Follow me to lands of Snow Leopards.

And so the adventure begins! People going on a vacation may start like this, but things are quite different, challenging and sometime unpleasant, when you have to travel as part of your work. We were going on such a journey to the remote Valley of Terich in the foothills of Terichmir, the highest peak in the Hindukush Mountain range.

The team struggling to make a safe start

The team struggling to make a safe start

View of Tirich Valley

View of Tirich Valley

A distance of 629 Km from Islamabad, took us almost 30 hours,to Terich Valley. Our first destination was SLF regional office Chitral which was at a distance of 440 Km. On Nov 10th, we as a team of four researchers, started our journey and were very excited but soon our excitement changed into worrisome. We received news of snow fall at Lowari Pass, perhaps the only difficulty and adventure one would have before reaching Chitral. Vehicular movement was hampering due to Snow fall at the pass but we reached the top with little difficulty. It was 9 at night, while turning to the north face of mountain, our pickup suddenly slipped to the edge of the narrow road. The driver was quick enough to apply breaks and turn it to the left but the substrate couldn’t support all this and the pickup skidded and parked on oblique angle to the road. We had just made a narrow escape from deathbut it was neither possible nor wise to travel any further without snow chains. So the crew started working on it and after scrambling half an hour in the freezing cold it was done. Until we climbed down in the valley, all of us remained silent while rubbing hands in order to get warmth.
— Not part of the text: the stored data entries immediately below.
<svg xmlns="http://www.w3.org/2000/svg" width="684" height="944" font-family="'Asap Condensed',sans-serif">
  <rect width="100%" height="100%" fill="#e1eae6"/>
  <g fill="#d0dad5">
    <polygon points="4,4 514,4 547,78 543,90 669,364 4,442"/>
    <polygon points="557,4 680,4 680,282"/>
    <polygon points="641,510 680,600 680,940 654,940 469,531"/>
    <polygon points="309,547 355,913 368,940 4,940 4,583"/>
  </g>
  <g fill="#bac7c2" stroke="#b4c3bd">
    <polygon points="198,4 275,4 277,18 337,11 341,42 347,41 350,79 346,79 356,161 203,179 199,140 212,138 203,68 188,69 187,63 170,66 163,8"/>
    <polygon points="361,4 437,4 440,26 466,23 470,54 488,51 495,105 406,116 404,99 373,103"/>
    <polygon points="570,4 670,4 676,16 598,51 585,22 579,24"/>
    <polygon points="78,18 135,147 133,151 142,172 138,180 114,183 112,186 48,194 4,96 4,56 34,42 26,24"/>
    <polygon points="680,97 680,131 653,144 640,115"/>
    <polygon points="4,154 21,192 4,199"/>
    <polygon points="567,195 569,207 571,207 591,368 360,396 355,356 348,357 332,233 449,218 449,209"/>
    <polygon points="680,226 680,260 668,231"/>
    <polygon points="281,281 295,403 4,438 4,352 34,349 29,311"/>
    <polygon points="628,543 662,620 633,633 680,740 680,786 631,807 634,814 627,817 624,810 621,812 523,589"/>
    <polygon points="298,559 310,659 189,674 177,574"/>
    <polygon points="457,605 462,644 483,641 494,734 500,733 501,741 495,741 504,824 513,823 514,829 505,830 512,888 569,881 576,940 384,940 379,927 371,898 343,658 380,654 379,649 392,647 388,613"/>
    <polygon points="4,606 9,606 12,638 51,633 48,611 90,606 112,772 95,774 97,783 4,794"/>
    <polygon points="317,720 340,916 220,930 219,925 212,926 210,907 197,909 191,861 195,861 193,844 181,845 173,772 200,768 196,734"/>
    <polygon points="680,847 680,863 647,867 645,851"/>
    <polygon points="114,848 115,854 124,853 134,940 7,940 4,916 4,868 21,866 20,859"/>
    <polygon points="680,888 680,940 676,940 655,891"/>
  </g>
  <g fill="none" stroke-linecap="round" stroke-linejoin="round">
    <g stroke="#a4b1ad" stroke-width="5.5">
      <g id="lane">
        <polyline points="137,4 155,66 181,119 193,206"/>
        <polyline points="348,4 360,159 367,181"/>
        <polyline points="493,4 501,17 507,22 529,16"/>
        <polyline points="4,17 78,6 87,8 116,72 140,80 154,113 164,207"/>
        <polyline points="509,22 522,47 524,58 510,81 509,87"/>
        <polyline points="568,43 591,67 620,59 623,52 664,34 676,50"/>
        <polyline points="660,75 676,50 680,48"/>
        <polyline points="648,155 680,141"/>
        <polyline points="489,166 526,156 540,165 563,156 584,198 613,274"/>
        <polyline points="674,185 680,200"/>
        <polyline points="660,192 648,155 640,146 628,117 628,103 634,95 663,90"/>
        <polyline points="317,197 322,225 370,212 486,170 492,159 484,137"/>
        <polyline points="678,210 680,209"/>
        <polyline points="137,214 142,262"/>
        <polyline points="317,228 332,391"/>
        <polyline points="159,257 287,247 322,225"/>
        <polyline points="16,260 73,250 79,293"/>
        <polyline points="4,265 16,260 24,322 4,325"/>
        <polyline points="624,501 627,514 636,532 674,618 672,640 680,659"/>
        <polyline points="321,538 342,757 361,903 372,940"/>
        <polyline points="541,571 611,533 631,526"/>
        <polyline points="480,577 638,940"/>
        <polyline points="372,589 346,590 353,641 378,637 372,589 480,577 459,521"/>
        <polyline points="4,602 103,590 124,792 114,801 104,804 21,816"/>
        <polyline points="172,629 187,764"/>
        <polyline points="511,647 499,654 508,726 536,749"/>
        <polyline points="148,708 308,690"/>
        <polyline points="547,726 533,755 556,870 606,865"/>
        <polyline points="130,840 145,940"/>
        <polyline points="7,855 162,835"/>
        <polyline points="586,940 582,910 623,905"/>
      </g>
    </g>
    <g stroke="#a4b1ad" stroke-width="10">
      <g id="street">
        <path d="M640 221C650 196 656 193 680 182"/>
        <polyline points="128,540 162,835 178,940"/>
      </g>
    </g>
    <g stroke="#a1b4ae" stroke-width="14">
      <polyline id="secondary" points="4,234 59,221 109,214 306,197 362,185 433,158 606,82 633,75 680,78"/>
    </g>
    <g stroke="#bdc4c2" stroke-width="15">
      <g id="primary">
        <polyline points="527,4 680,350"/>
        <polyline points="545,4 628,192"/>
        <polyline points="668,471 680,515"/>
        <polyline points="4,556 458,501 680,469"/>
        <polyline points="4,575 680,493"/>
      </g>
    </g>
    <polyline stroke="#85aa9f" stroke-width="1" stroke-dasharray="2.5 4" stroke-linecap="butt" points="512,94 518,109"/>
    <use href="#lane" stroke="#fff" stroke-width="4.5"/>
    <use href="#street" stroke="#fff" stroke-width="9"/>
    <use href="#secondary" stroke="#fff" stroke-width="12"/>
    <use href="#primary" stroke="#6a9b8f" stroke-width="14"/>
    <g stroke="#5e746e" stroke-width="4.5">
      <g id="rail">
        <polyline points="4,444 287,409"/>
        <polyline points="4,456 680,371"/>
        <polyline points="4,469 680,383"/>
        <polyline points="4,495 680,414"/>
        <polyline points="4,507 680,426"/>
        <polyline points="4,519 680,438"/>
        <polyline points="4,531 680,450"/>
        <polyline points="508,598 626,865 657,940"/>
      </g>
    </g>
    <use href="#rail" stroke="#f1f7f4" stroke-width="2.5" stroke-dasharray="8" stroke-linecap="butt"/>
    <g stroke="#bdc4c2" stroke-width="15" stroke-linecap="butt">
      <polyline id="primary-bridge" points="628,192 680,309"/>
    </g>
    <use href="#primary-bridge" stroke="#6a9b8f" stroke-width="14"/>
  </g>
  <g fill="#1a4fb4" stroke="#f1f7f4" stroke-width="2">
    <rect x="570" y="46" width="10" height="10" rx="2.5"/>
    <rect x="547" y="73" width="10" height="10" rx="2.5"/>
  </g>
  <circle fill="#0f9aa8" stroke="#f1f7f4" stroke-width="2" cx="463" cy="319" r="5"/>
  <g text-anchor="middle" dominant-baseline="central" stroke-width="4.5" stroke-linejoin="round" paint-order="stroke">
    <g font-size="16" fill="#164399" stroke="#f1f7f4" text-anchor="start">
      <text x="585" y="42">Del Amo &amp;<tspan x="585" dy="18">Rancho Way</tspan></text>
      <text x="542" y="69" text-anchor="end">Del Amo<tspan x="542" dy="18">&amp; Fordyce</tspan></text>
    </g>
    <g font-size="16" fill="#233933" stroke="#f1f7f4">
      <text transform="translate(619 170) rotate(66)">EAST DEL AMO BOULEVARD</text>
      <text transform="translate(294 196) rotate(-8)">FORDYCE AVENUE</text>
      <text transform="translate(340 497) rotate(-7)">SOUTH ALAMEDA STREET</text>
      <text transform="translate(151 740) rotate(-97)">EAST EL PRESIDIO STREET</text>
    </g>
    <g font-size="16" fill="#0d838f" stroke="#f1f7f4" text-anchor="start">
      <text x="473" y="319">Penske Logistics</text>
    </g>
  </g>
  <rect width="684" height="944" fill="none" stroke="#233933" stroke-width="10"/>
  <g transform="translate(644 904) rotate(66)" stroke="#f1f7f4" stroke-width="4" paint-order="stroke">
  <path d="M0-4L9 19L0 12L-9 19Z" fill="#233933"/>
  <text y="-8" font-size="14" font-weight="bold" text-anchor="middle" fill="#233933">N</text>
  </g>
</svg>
After mid night we reached the SLF regional office Chitral.

Posing for a photograph, the team is ready to move forward

Posing for a photograph, the team is ready to move forward

The lone camera trap

The lone camera trap

On 12th of Nov the journey again started for a distance of 189 Km (from Chitral to Terich) and the crew doubled. Snow fall started on the midway and get heavier when we entered the valley, thanks to the villagers who came to make our way finally to our basecamp. The basic infrastructure of the valley had just recovered from the summer floods and the following earthquake. It took us one more day to muster up courage and move in the field.

Wildlife research and field activities involve many things others couldn’t imagine, one of them is, associated weather conditions. In Terich Valley we were welcomed by more than 18 inches of snow on the ground. The slopes were very steep. Avalanches and rock fall wasn’t unusual. We were confined to the lower reaches and less dangerous sites by natural conditions. Installation of 28 cameras continued for the next six days by three different teams in different areas of the Valley which were rebaited and taken down following a fixed schedule of 40 days.

Team members trying to acclimatize themselves

Team members trying to acclimatize themselves

After the exhausting field day, everyone gathered around to tell their stories of daily adventures. The stories ranged from where they went, what they did and with whom they interacted. In some cases, they had escaped a rock fall or had stepped into the freezing water underneath the snow. Appropriate guidance and cautionary measures were given by the experienced crew members.

Communities in the remote areas usually have little knowledge or sometimes they are already misinformed about conservation partners and research activities thus have developed sensitivities towards certain things. When someone enters into the community, he might be taken as an antagonist and suddenly, related sensitivities arise. Address such circumstances and people with science and scientific knowledge, because science is convincing”, says Hussain Ali senior research associate who led the team. “And most people have already come across the experience in their lives but they haven’t noticed it. When you refresh their memories with science they accept and believe it”, he elaborated.

After installation of the cameras a three membered team remained in the valley for a period of 52 days gathering information from the locals and monitoring the cameras. Meanwhile a survey of the ungulate population was also conducted using double observer method.The team frequently visited schools and other community gatherings to educate and aware the people about the need of conservation efforts. During the visits many misconceptions about carnivores were dispelled and other conservation related issues were discussed and resolved. During our stay the valley remained disconnected from rest of the district for several days due to frequent blockage of the road from land sliding.

Snow Leopard captured at a camera station

Snow Leopard captured at a camera station

Pug marks of Snow Leopard

Pug marks of Snow Leopard

Despite the troublesome weather conditions which we faced every day in the field, results of the study were encouraging. A number of animals including snow leopard, ibex, wild cat, jackals, fox, cape hare, stone marten and other mammals and birds were recorded in the cameras.  A presentation was also given to villagers about the animals in their area. Many of the people expressed their excitement and joy knowing who else is sharing their backyard. The goals of our visit to the Valley were positively met and it was time to say goodbye to the valley and the villagers.

The unfavorable natural conditions were still chasing us,the only road connecting Chitral was blocked at a distance of 2 Km from our camp and our pickup had been left on the other side of the blockage. So again the villagers came to help us and shifted all our equipment to the pickup. We returned to Chitral on 31st December with everlasting memories. Of course, the best thing about the memories was in their making.